Supremo mantém fim da aposentadoria compulsória para juízes punidos por faltas graves

Supremo mantém fim da aposentadoria compulsória para juízes punidos por faltas graves - Studio TV

Supremo mantém fim da aposentadoria compulsória para juízes punidos por faltas graves

A Primeira Turma do Supremo Tribunal Federal (STF) decidiu, por unanimidade, nesta terça-feira, 30 de junho, manter o fim da aposentadoria compulsória como pena máxima para magistrados condenados por faltas disciplinares graves, como venda de sentenças, assédio sexual e assédio moral. A decisão confirma o entendimento do ministro Flávio Dino, relator do caso, que já havia apontado que a reforma da Previdência deixou de prever esse benefício previdenciário e que a punição acabava favorecendo juízes condenados.
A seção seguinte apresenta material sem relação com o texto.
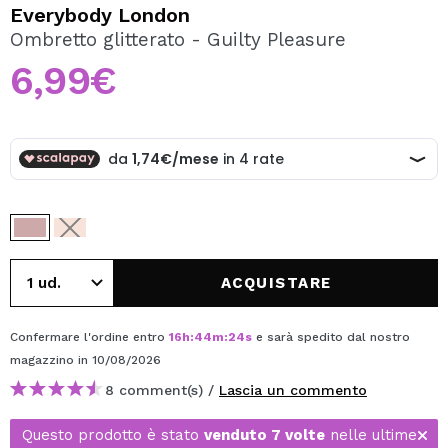
VOGLIO REGISTRARMI
Everybody London
Ombretto glitterato - Guilty Pleasure
Creando un account su Maquibeauty.it potrai fare i tuoi
acquisti velocemente, controllare lo stato dei tuoi ordini e
6,99€
consultare le tue operazioni precedenti.
CREARE UN ACCOUNT
ACQUISTARE
Confermare l'ordine entro
16
h
:
44
m
:
24
s
e sarà spedito dal nostro
magazzino
in 10/08/2026
8 comment(s) /
Lascia un commento
Questo prodotto è stato
venduto 7 volte
nelle ultime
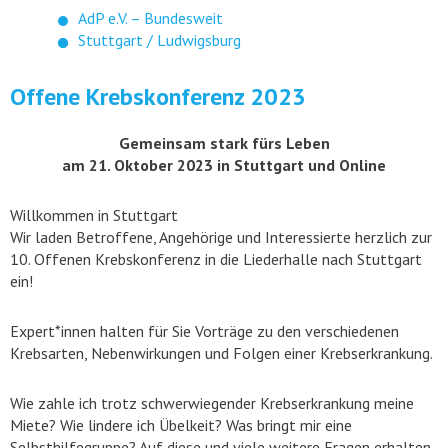
AdP e.V. – Bundesweit
Stuttgart / Ludwigsburg
Offene Krebskonferenz 2023
Gemeinsam stark fürs Leben
am 21. Oktober 2023
in Stuttgart und Online
Willkommen in Stuttgart
Wir laden Betroffene, Angehörige und Interessierte herzlich zur
10. Offenen Krebskonferenz in die Liederhalle nach Stuttgart
ein!
Expert*innen halten für Sie Vorträge zu den verschiedenen
Krebsarten, Nebenwirkungen und Folgen einer Krebserkrankung.
Wie zahle ich trotz schwerwiegender Krebserkrankung meine
Miete? Wie lindere ich Übelkeit? Was bringt mir eine
Selbsthilfegruppe? Auf diese und viele weitere Fragen erhalten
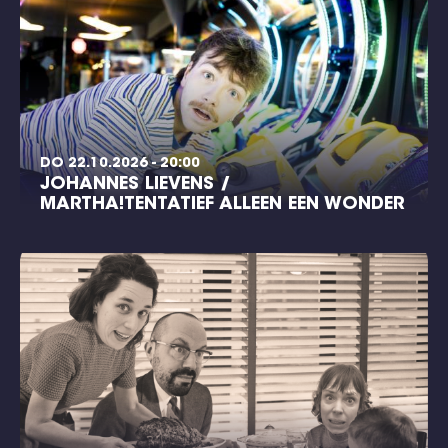
DO 22.10.2026 - 20:00
JOHANNES LIEVENS /
MARTHA!TENTATIEF ALLEEN EEN WONDER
Com o entendimento mantido, após condenação pelo Conselho Nacional de Justiça (CNJ), a Advocacia-Geral da União (AGU) deverá ingressar com ação no Supremo para que a perda do cargo do magistrado seja analisada pela Corte. Na sessão, o colegiado rejeitou recurso da Procuradoria-Geral da República (PGR), que questionava a competência do STF para julgar a ação, a legitimidade da AGU para propô-la e possíveis impactos sobre a garantia da vitaliciedade de juízes e promotores.
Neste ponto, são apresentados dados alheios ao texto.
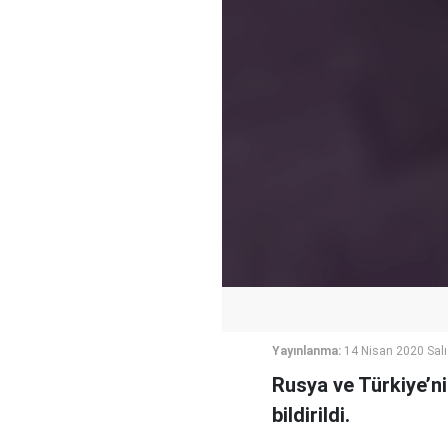
Yayınlanma:
14 Nisan 2020 Salı
Rusya ve Türkiye’ni
bildirildi.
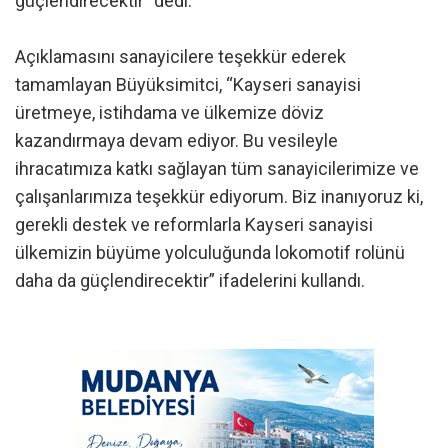
güçlendirecektir” dedi.
Açıklamasını sanayicilere teşekkür ederek
tamamlayan Büyüksimitci, “Kayseri sanayisi
üretmeye, istihdama ve ülkemize döviz
kazandırmaya devam ediyor. Bu vesileyle
ihracatımıza katkı sağlayan tüm sanayicilerimize ve
çalışanlarımıza teşekkür ediyorum. Biz inanıyoruz ki,
gerekli destek ve reformlarla Kayseri sanayisi
ülkemizin büyüme yolculuğunda lokomotif rolünü
daha da güçlendirecektir” ifadelerini kullandı.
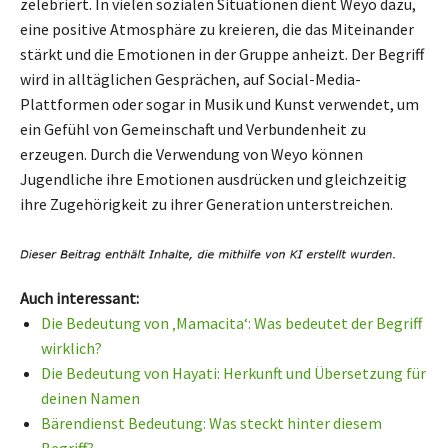
zelebriert. In vielen sozialen Situationen dient Weyo dazu,
eine positive Atmosphäre zu kreieren, die das Miteinander
stärkt und die Emotionen in der Gruppe anheizt. Der Begriff
wird in alltäglichen Gesprächen, auf Social-Media-
Plattformen oder sogar in Musik und Kunst verwendet, um
ein Gefühl von Gemeinschaft und Verbundenheit zu
erzeugen. Durch die Verwendung von Weyo können
Jugendliche ihre Emotionen ausdrücken und gleichzeitig
ihre Zugehörigkeit zu ihrer Generation unterstreichen.
Auch interessant:
Die Bedeutung von ‚Mamacita‘: Was bedeutet der Begriff
wirklich?
Die Bedeutung von Hayati: Herkunft und Übersetzung für
deinen Namen
Bärendienst Bedeutung: Was steckt hinter diesem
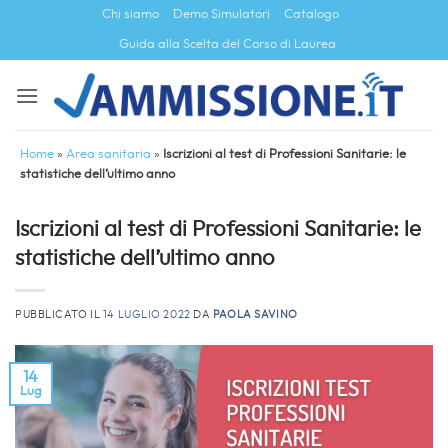
Salta
Chi siamo
Demo Simulatori
Catalogo
ai
Guida alla Scelta del Corso di Laurea
contenuti
Home
»
Area sanitaria
»
Iscrizioni al test di Professioni Sanitarie: le
statistiche dell’ultimo anno
Iscrizioni al test di Professioni Sanitarie: le
statistiche dell’ultimo anno
PUBBLICATO IL
14 LUGLIO 2022
DA
PAOLA SAVINO
14
Lug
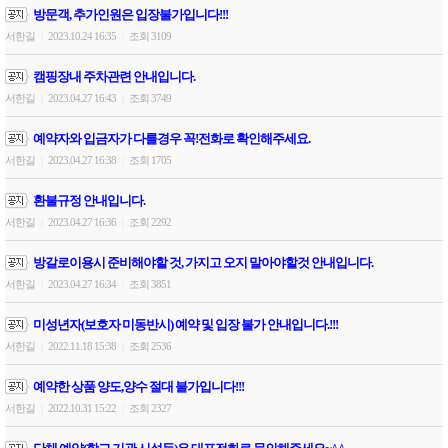
방문객, 추가인원은 입장불가입니다!!!
서한길
2023.10.24 16:35
조회 3109
|
|
캠핑장내 주차관련 안내입니다.
서한길
2023.04.27 16:43
조회 3749
|
|
예약자와 입금자가 다를경우 꼭!전화로 확인해주세요.
서한길
2023.04.27 16:38
조회 1705
|
|
환불규정 안내입니다.
서한길
2023.04.27 16:36
조회 2292
|
|
방갈로이용시 준비해야할 것, 가지고 오지 말아야할것 안내입니다.
서한길
2023.04.27 16:34
조회 3851
|
|
미성년자(보호자 미동반시) 예약 및 입장 불가 안내입니다.!!!
서한길
2022.11.18 15:38
조회 2536
|
|
예약한 상품 양도,양수 절대 불가입니다!!!
서한길
2022.10.31 15:22
조회 2327
|
|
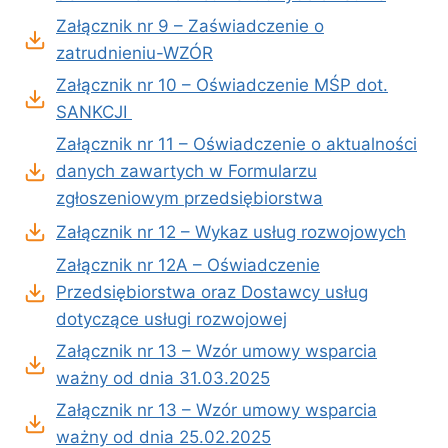
Załącznik nr 9 – Zaświadczenie o
zatrudnieniu-WZÓR
Załącznik nr 10 – Oświadczenie MŚP dot.
SANKCJI
Załącznik nr 11 – Oświadczenie o aktualności
danych zawartych w Formularzu
zgłoszeniowym przedsiębiorstwa
Załącznik nr 12 – Wykaz usług rozwojowych
Załącznik nr 12A – Oświadczenie
Przedsiębiorstwa oraz Dostawcy usług
dotyczące usługi rozwojowej
Załącznik nr 13 – Wzór umowy wsparcia
ważny od dnia 31.03.2025
Załącznik nr 13 – Wzór umowy wsparcia
ważny od dnia 25.02.2025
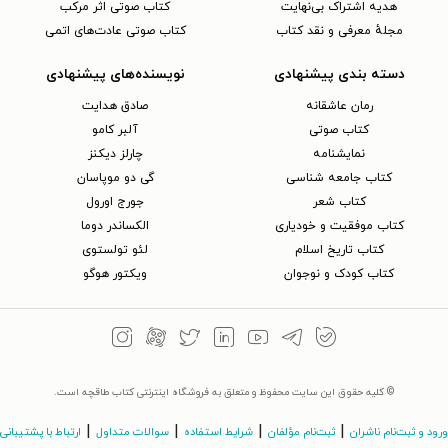
هدیه اشتراک بی‌نهایت
کتاب صوتی اثر مرکب
مجلهٔ معرفی و نقد کتاب
کتاب صوتی عادت‌های اتمی
دسته بندی پیشنهادی
نویسنده‌های پیشنهادی
رمان عاشقانه
صادق هدایت
کتاب‌ صوتی
آلبر کامو
نمایشنامه
چارلز دیکنز
کتاب جامعه شناسی
گی دو موپاسان
کتاب شعر
جورج اورول
کتاب موفقیت و خودیاری
الکساندر دوما
کتاب تاریخ اسلام
لئو تولستوی
کتاب کودک و نوجوان
ویکتور هوگو
© کلیه حقوق این سایت محفوظ و متعلق به فروشگاه اینترنتی کتاب طاقچه است.
|
|
|
|
ورود و ثبت‌نام ناشران
ثبت‌نام مؤلفان
شرایط استفاده
سوالات متداول
ارتباط با پشتیبانی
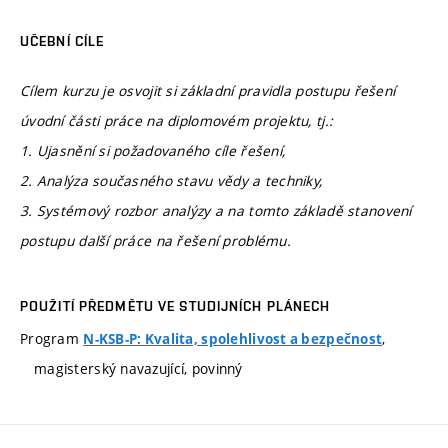
UČEBNÍ CÍLE
Cílem kurzu je osvojit si základní pravidla postupu řešení
úvodní části práce na diplomovém projektu, tj.:
1. Ujasnění si požadovaného cíle řešení,
2. Analýza současného stavu vědy a techniky,
3. Systémový rozbor analýzy a na tomto základě stanovení
postupu další práce na řešení problému.
POUŽITÍ PŘEDMĚTU VE STUDIJNÍCH PLÁNECH
Program
,
N-KSB-P: Kvalita, spolehlivost a bezpečnost
magisterský navazující, povinný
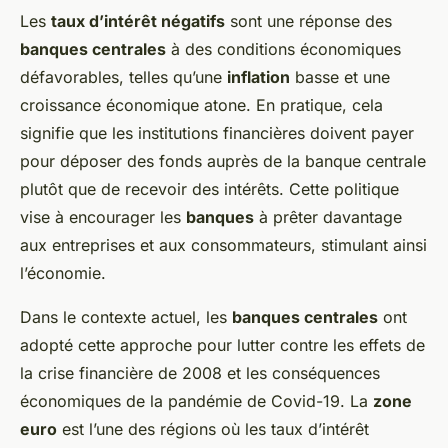
Les
taux d’intérêt négatifs
sont une réponse des
banques centrales
à des conditions économiques
défavorables, telles qu’une
inflation
basse et une
croissance économique atone. En pratique, cela
signifie que les institutions financières doivent payer
pour déposer des fonds auprès de la banque centrale
plutôt que de recevoir des intérêts. Cette politique
vise à encourager les
banques
à prêter davantage
aux entreprises et aux consommateurs, stimulant ainsi
l’économie.
Dans le contexte actuel, les
banques centrales
ont
adopté cette approche pour lutter contre les effets de
la crise financière de 2008 et les conséquences
économiques de la pandémie de Covid-19. La
zone
euro
est l’une des régions où les taux d’intérêt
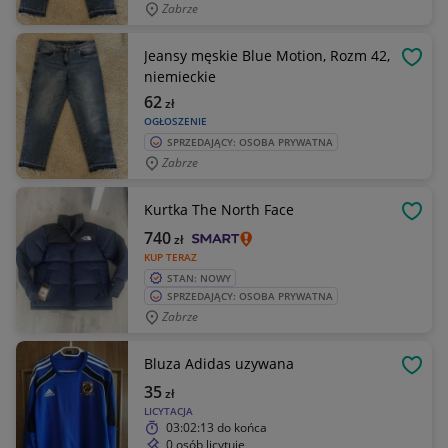
Zabrze
Jeansy męskie Blue Motion, Rozm 42,
OBSE
niemieckie
62
zł
OGŁOSZENIE
SPRZEDAJĄCY: OSOBA PRYWATNA
Zabrze
Kurtka The North Face
OBSE
740
zł
KUP TERAZ
STAN: NOWY
SPRZEDAJĄCY: OSOBA PRYWATNA
Zabrze
Bluza Adidas uzywana
OBSE
35
zł
LICYTACJA
03:02:13
do końca
0 osób licytuje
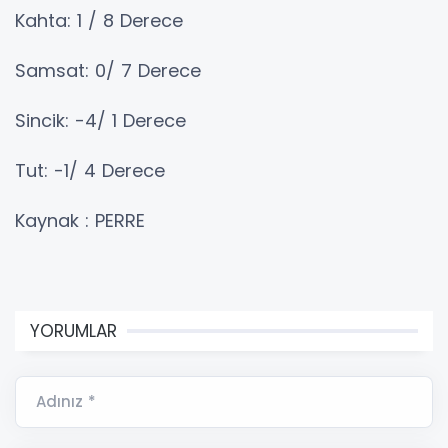
Kahta: 1 / 8 Derece
Samsat: 0/ 7 Derece
Sincik: -4/ 1 Derece
Tut: -1/ 4 Derece
Kaynak : PERRE
YORUMLAR
Adınız *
Em 20 anos, o CNJ condenou 126 magistrados à aposentadoria compulsória, penalidade prevista na Lei Orgânica da Magistratura Nacional como a mais grave entre as sanções disciplinares. Antes da decisão do Supremo, juízes e desembargadores punidos continuavam recebendo vencimentos proporcionais após a condenação. Fonte: O Sul.